Venue choice is the most prominent method to influence the environmental impact of meetings and events. Preference should be for venues with strong environmental performance (e.g. low-energy, water-efficient, sustainable facilities) and locations that minimise travel for the participants.
There are some key considerations that public administration can consider when hosting an event:
- Host a virtual meeting or event as an alternative.
- If a physical event is held, make sure the venue and accommodation are accessible by public transport.
- Events, venues and/or contractors should be covered by a relevant certification scheme.
- Sustainable catering options should be provided.
- Sustainable transport options should be promoted to attendees.
- Conference materials, handouts, consumables and giveaways should be avoided. Where items are given away, they should have a dual purpose, be reusable after the conference and ultimately be recyclable.
- Segregated waste streams should be provided and clearly signposted.
- Sustainability information and engagement materials should be shared with attendees and stakeholders.
- Best practice guides and sustainable procurement guides should be produced to disseminate best practice knowledge to other organisations in the jurisdiction.
The reduction of the environmental impact of meetings and event organisation may be most effectively administered by introducing a sustainable event management system (for example, ISO 20121). The public administration body can implement the management system itself, or it can use contractors/suppliers that have one in place.

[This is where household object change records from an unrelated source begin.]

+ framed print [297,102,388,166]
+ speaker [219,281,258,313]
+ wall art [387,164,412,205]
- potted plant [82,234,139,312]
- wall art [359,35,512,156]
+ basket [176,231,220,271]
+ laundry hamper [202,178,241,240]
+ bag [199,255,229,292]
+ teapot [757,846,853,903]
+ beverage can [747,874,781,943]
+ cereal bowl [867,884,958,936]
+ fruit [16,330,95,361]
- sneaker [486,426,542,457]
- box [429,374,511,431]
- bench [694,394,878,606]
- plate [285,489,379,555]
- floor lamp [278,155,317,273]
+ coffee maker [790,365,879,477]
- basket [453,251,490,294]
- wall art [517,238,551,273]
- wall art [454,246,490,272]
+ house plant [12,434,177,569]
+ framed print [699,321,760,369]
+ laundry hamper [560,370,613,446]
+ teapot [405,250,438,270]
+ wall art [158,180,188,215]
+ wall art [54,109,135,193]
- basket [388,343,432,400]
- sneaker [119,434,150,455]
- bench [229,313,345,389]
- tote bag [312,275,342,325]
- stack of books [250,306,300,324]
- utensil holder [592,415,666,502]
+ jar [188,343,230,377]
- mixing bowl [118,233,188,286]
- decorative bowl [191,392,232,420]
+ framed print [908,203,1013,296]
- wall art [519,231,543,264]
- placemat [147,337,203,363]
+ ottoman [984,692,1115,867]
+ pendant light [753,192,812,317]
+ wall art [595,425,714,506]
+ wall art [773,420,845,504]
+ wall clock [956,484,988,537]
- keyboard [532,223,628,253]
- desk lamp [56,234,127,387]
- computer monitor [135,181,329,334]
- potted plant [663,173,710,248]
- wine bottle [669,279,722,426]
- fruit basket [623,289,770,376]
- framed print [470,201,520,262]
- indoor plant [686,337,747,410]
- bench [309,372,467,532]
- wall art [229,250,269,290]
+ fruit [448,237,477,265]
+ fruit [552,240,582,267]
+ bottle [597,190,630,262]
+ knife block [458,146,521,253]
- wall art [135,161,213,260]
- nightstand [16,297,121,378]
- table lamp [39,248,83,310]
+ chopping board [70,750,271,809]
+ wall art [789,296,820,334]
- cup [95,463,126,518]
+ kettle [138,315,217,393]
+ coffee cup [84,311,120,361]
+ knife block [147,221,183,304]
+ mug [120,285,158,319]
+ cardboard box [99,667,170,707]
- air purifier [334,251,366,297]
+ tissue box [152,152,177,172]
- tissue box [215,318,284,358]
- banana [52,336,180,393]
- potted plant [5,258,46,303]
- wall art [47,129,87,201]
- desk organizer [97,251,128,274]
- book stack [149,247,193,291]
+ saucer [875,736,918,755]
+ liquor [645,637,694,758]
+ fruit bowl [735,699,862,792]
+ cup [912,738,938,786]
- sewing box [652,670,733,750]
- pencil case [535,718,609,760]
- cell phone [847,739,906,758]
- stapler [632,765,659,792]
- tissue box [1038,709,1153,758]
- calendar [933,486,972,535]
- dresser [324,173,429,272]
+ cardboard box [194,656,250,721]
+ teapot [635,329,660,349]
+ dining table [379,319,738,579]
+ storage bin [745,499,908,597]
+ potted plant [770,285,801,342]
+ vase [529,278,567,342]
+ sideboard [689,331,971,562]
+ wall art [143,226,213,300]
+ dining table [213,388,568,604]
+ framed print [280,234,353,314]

Choosing suppliers, hotels and venues with an environmental management system (such as EMAS or ISO 14001), or by using other recognised international schemes such as the EU Ecolabel, Green Tourism Business Scheme or The Green Key, will facilitate the adoption of good practices and will improve the environmental performance of the event.
Events are typically organised and delivered by a collective of interested parties (e.g. organisers, venue owners, caterers) and it is essential that each one is aware of the role they play in delivering a sustainable event. A good communication strategy must be developed to engage not only suppliers but also attendees, as much of the environmental outcomes will also depend on their behaviour.
Public administration bodies should use their unique position to disseminate best practice learning and encourage the development of a wider sustainable events industry and culture.